> **DATASET ENTRIES**:
┌──
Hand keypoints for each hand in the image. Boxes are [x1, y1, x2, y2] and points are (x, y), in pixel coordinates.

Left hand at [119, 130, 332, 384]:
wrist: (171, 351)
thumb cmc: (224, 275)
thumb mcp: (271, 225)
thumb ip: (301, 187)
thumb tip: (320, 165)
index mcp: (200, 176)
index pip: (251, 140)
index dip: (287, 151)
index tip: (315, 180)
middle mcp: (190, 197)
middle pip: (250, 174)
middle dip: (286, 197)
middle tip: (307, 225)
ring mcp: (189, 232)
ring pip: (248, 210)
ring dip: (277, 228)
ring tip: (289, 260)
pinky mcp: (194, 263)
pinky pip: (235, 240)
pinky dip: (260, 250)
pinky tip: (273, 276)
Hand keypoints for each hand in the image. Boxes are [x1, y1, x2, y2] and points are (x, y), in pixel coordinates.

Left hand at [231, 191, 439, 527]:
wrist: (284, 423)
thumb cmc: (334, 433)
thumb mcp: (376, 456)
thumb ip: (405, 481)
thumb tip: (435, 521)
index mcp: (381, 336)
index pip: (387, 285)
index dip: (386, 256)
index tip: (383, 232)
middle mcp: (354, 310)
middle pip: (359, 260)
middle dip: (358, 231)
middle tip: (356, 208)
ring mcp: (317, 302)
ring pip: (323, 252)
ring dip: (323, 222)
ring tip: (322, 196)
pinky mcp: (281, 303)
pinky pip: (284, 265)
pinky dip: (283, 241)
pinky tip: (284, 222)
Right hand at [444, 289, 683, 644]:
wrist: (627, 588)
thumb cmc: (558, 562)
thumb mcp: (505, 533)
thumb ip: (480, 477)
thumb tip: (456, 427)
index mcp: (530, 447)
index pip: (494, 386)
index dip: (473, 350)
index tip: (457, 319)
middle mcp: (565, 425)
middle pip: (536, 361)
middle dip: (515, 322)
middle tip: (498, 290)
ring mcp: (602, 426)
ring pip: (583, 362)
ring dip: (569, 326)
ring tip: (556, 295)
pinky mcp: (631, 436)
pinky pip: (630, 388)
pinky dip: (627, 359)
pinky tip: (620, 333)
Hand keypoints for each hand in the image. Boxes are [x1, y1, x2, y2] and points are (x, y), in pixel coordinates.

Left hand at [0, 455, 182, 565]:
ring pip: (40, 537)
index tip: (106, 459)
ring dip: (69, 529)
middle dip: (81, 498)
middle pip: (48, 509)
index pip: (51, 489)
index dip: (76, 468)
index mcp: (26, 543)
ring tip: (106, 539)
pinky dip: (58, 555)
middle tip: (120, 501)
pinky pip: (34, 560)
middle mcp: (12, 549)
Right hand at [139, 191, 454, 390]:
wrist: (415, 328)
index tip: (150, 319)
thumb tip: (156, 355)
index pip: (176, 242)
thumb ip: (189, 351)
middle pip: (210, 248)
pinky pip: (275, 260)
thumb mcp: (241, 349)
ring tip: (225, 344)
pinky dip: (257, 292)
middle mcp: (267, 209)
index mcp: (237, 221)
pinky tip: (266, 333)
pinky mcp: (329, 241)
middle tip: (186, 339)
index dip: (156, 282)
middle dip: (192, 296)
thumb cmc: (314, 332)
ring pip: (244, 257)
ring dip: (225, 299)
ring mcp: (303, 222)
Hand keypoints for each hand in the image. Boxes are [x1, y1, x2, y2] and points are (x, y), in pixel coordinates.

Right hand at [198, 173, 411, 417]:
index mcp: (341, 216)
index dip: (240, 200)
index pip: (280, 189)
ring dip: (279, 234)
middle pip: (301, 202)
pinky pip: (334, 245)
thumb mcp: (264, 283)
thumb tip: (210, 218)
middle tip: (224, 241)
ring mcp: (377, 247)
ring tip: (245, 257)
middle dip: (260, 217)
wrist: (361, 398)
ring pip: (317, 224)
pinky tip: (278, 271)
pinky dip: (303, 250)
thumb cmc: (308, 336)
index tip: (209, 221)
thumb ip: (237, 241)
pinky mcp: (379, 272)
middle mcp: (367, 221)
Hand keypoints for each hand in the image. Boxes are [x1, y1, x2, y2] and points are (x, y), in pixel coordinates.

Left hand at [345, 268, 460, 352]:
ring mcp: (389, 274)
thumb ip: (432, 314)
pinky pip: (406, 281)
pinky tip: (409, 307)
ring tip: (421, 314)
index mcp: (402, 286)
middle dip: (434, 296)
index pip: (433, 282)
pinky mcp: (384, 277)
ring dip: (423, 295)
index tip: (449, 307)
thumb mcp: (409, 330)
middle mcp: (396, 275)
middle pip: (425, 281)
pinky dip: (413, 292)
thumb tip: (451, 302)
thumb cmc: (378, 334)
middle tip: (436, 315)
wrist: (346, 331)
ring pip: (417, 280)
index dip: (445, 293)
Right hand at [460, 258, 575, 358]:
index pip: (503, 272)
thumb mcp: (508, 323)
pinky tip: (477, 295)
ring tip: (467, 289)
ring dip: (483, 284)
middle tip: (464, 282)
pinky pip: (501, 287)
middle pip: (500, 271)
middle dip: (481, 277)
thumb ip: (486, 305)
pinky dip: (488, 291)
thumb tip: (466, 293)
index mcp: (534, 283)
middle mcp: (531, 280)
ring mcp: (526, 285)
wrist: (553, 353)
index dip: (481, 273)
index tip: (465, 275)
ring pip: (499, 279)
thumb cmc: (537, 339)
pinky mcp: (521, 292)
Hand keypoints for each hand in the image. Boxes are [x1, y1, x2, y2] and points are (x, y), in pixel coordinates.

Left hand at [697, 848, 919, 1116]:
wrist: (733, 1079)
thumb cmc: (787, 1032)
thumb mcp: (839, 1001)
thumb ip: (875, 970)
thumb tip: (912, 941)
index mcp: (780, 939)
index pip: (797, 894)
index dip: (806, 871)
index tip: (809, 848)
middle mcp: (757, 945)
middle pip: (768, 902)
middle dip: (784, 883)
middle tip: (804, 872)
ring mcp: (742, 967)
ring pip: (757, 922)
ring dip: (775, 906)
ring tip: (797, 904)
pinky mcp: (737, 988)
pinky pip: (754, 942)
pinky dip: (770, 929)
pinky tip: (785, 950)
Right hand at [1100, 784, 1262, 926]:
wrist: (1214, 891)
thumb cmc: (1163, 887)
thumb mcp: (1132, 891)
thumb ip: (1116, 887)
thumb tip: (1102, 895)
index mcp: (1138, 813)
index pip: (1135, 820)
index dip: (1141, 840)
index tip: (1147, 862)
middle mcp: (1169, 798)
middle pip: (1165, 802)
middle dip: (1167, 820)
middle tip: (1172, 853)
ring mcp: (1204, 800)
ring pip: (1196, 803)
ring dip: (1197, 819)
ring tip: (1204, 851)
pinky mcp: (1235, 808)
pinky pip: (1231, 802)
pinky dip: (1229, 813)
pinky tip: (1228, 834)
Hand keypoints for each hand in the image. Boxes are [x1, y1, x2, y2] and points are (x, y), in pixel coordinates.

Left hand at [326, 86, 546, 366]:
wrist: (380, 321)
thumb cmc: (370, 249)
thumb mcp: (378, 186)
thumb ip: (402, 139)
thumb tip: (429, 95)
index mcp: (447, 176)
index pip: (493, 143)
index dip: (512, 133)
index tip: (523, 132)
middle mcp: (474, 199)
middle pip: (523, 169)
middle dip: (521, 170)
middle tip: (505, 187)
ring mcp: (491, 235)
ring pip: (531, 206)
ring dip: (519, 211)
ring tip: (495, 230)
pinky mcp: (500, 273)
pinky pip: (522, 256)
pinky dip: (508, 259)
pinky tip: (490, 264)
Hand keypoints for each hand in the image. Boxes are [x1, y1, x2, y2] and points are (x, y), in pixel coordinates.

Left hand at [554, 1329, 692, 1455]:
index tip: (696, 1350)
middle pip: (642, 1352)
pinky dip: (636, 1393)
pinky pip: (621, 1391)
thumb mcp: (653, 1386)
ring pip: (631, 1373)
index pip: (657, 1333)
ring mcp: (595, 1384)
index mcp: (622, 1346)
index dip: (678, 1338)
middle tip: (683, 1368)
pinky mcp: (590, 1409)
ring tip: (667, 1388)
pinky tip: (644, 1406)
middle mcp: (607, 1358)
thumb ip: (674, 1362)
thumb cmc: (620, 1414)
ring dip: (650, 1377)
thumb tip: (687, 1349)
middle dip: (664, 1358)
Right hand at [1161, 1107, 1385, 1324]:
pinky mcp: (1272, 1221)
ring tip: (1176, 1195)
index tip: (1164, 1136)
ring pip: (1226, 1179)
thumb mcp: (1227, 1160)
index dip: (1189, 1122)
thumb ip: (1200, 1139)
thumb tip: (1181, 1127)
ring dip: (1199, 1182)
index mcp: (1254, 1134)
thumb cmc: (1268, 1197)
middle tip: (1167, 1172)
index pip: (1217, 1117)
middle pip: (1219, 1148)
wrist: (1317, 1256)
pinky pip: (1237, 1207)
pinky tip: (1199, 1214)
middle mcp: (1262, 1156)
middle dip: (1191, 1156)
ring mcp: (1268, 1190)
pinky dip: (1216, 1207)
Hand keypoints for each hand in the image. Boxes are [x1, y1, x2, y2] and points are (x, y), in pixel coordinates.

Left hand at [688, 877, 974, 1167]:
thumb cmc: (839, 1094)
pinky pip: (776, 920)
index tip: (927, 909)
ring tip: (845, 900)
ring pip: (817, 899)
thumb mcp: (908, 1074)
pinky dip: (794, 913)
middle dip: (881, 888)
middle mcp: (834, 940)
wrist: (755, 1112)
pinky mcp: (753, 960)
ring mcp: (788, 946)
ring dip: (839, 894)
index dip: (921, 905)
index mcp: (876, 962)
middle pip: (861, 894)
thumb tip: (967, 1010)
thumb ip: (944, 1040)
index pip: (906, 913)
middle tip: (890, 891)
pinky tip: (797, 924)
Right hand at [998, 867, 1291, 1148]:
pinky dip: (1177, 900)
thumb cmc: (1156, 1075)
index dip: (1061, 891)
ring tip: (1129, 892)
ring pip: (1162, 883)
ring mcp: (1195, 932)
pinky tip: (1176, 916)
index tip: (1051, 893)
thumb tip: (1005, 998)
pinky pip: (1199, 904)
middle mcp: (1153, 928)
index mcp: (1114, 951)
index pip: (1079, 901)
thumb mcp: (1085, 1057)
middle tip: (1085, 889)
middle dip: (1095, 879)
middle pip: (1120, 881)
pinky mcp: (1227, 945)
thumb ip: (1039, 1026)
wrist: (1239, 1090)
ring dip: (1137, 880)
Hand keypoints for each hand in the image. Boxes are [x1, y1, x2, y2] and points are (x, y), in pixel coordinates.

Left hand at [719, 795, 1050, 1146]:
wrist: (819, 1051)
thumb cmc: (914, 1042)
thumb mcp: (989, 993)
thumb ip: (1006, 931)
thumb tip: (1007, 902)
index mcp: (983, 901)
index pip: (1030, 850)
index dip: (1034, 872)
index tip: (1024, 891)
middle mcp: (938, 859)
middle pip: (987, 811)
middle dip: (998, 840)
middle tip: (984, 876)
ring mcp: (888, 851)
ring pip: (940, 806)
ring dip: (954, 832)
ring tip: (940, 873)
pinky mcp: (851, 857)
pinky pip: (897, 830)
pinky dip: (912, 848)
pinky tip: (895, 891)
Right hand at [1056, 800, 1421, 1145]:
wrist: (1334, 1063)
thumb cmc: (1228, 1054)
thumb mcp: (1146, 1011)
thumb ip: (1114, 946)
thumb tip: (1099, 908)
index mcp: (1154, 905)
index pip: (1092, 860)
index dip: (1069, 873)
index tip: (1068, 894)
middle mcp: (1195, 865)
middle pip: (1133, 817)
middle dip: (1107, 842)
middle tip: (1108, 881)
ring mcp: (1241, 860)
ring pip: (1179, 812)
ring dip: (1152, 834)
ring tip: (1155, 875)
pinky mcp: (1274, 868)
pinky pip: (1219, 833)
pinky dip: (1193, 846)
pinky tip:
└──
> **TASK**: Which lines should be output? Exactly those from the first line of the data through the line containing "thumb tip: (320, 165)", inclusive.

> **FINAL ANSWER**:
Hand keypoints for each hand in the image. Boxes are [x1, y1, x2, y2] and points are (x, y), in pixel coordinates.

Left hand at [119, 130, 332, 384]:
wrist: (171, 351)
thumb cmc: (224, 275)
thumb mcp: (271, 225)
thumb ip: (301, 187)
thumb tip: (320, 165)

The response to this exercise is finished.